All of this then gives rise to a question: When is a good time to weigh in on race relations?
It is a debate worth having, especially in light of the right-wing media's response to Trayvon Martin. In their attempt to prove that Martin wasn't innocent -- that he was in fact the "aggressor" -- they have played every racially insensitive card in their arsenal, including trolling white supremacist websites for material. They have elevated a fringe, black separatist hate group and made its members a central part of the story, and in so doing have deceived the public into thinking the group is a) relevant, and b) part of the progressive mainstream.
When media figures engage in racially charged speech and invoke demeaning and harmful racial stereotypes, shouldn't that prompt a discussion on what animates such vitriol?
But whenever any attempt is made to do so, conservative media figures assume their default position: hit back against anyone who so much as brings up a claim of racial insensitivity. "Playing the race card" is still a favorite  rhetorical  device employed  by those on the right who try to silence any discussion of racial issues or whenever a whisper of critical race theory arises.
All of this underscores the fact that a conversation on race relations, on structural racism, is sorely needed.
In his New York Times column on Trayvon Martin, Charles Blow wrote :
This case has reignited a furor about vigilante justice, racial-profiling and equitable treatment under the law, and it has stirred the pot of racial strife.
As the father of two black teenage boys, this case hits close to home. This is the fear that seizes me whenever my boys are out in the world: that a man with a gun and an itchy finger will find them "suspicious." That passions may run hot and blood run cold. That it might all end with a hole in their chest and hole in my heart. That the law might prove insufficient to salve my loss.
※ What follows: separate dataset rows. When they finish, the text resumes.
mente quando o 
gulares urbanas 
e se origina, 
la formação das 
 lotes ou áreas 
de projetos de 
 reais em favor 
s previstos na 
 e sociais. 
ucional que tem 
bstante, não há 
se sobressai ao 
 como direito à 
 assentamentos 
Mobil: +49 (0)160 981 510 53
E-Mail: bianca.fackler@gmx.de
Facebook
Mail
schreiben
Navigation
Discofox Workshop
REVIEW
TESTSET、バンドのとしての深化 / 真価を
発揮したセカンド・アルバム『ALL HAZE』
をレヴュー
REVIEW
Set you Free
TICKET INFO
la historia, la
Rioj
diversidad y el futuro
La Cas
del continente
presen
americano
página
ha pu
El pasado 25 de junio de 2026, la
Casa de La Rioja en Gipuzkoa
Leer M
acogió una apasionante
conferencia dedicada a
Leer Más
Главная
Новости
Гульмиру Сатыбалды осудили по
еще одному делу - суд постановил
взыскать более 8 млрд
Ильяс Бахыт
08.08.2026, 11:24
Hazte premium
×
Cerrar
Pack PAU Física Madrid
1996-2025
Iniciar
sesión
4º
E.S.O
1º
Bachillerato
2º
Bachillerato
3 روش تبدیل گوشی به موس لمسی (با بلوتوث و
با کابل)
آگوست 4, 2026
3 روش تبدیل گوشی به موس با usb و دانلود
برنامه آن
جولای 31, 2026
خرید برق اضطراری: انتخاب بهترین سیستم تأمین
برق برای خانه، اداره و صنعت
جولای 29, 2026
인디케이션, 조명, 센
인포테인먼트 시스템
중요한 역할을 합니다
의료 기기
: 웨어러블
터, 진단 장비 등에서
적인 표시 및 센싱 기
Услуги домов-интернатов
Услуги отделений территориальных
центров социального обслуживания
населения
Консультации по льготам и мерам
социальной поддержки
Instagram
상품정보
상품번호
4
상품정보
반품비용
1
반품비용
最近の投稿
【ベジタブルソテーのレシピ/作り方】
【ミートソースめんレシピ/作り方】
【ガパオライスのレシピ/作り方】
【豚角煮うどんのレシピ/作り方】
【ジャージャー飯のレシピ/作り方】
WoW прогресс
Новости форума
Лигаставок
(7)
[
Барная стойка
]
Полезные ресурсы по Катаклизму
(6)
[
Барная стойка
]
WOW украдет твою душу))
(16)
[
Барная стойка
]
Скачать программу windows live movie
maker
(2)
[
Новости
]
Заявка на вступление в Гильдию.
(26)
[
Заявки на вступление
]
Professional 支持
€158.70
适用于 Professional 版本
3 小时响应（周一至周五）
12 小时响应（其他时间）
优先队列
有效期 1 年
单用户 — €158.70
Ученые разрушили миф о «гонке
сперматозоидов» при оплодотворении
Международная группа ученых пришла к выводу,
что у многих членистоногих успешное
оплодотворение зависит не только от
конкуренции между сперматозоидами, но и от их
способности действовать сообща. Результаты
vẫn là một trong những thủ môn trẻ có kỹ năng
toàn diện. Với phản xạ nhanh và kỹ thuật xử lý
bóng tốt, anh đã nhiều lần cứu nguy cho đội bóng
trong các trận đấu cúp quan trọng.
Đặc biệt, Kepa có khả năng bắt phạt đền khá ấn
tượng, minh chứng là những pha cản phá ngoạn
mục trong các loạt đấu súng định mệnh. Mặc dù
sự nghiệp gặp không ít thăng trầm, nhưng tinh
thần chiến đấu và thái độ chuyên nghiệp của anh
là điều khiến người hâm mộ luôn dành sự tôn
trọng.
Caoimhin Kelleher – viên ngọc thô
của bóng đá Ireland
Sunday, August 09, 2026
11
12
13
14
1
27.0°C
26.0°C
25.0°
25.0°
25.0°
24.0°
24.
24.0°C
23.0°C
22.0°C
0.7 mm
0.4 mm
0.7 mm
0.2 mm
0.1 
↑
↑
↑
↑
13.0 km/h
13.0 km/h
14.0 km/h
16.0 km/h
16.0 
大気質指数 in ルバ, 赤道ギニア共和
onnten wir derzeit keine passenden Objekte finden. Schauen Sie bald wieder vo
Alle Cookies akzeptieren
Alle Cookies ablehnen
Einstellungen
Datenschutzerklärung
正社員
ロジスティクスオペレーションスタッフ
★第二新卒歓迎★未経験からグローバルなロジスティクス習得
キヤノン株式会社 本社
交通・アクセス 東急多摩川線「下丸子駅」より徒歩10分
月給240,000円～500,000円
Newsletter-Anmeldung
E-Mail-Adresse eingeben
That is the burden of black boys in America and the people that love them: running the risk of being descended upon in the dark and caught in the cross-hairs of someone who crosses the line.
On NPR, discussing "why so many people saw themselves in Trayvon Martin," Johns Hopkins University political science professor Lester Spence said : "Every moment I'm on that campus, I carry kind of the race with me and that causes me to have to think about how I carry myself given that there are not a number of -- a significant number of African-Americans on campus anyway. I have to make sure that I'm dressed appropriately, you know, that people know that I am a professor, that I'm actually supposed to be there."
On NBC, MSNBC anchor Tamron Hall spoke  of her experiences, saying, "I am followed in department stores. I have walked in dressed professionally or dressed in jeans, and I have walked into stores, and instantly, security is on my back."
On Fox News, decrying comments by black activists in raising race as an issue, C.L. Bryant complained  that "in the year 2012, we're still having conversations that we could in fact talk about in the '30s and '40s and '50s." The right-wing media's response to the Trayvon Martin case and any topic dealing with race may be one reason why.